### Stored data entries
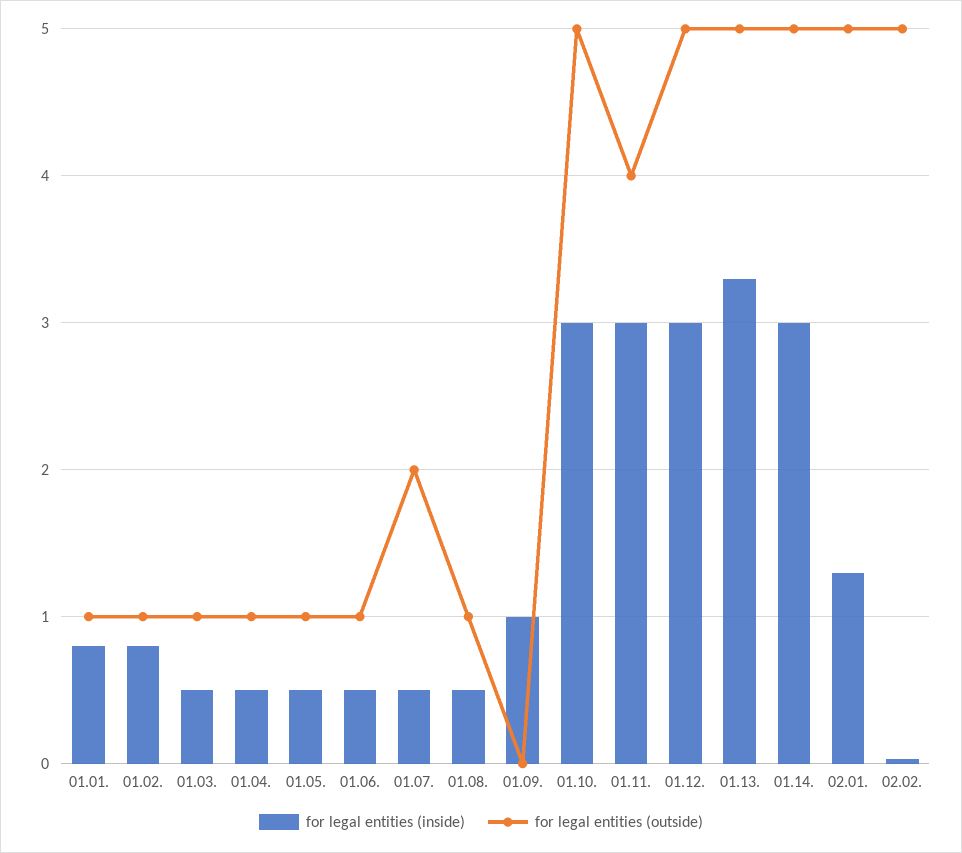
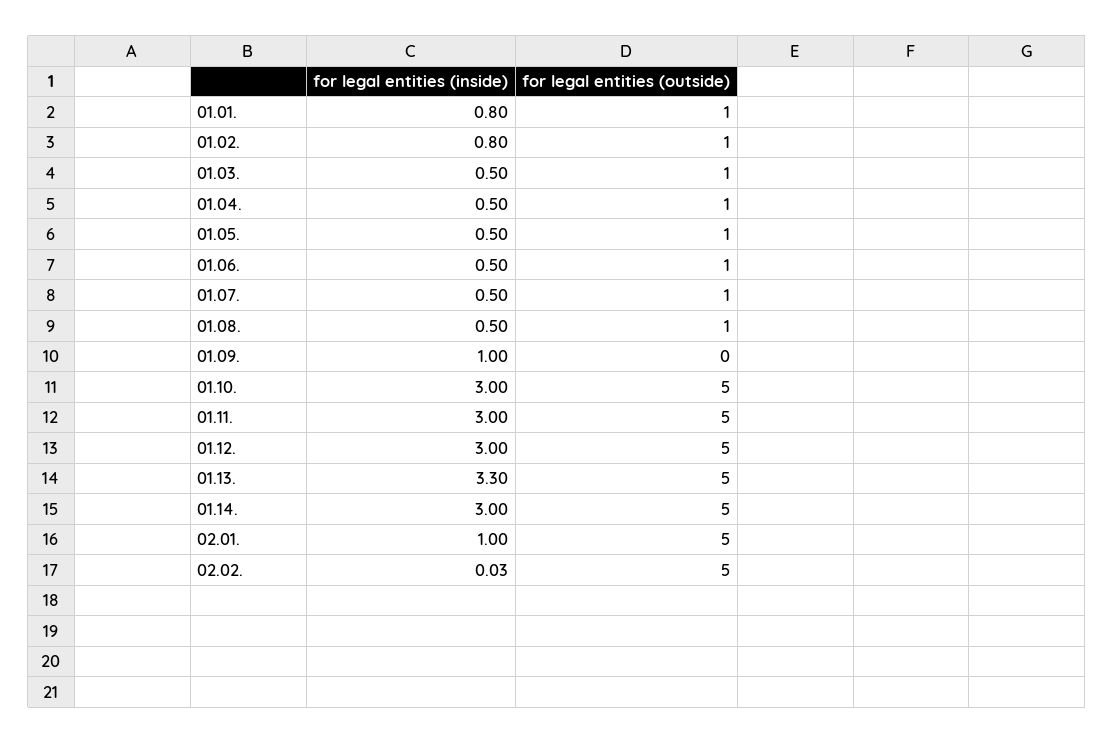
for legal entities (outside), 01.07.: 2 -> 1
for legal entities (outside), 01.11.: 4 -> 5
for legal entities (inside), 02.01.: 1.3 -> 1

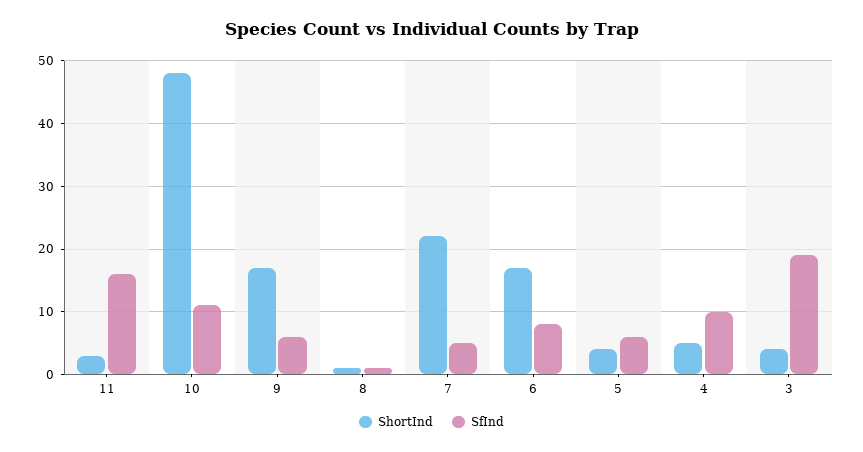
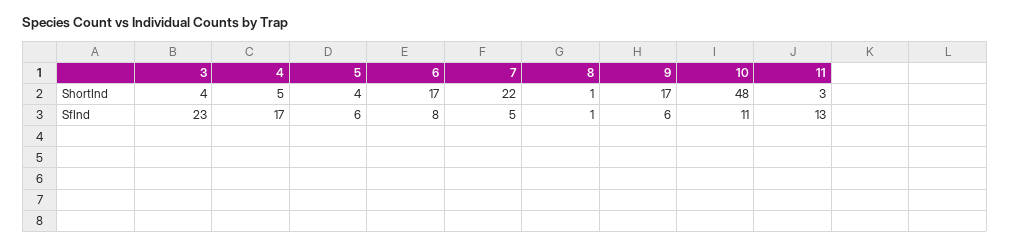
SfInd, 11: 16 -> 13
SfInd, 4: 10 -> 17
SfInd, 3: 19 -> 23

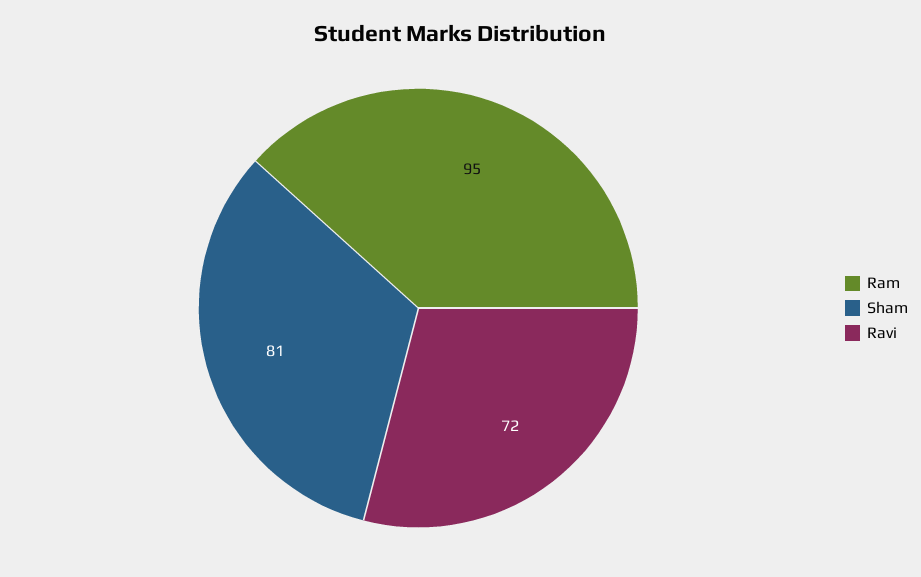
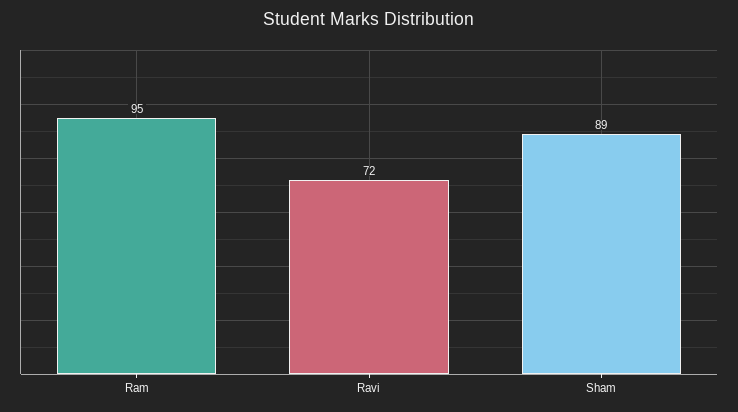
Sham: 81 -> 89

### EXERCISE PROMPT
Transcribe the records above exactly, omitting every picture they contain.

### SOLUTION TO THE PROBLEM
for legal entities (outside), 01.07.: 2 -> 1
for legal entities (outside), 01.11.: 4 -> 5
for legal entities (inside), 02.01.: 1.3 -> 1

SfInd, 11: 16 -> 13
SfInd, 4: 10 -> 17
SfInd, 3: 19 -> 23

Sham: 81 -> 89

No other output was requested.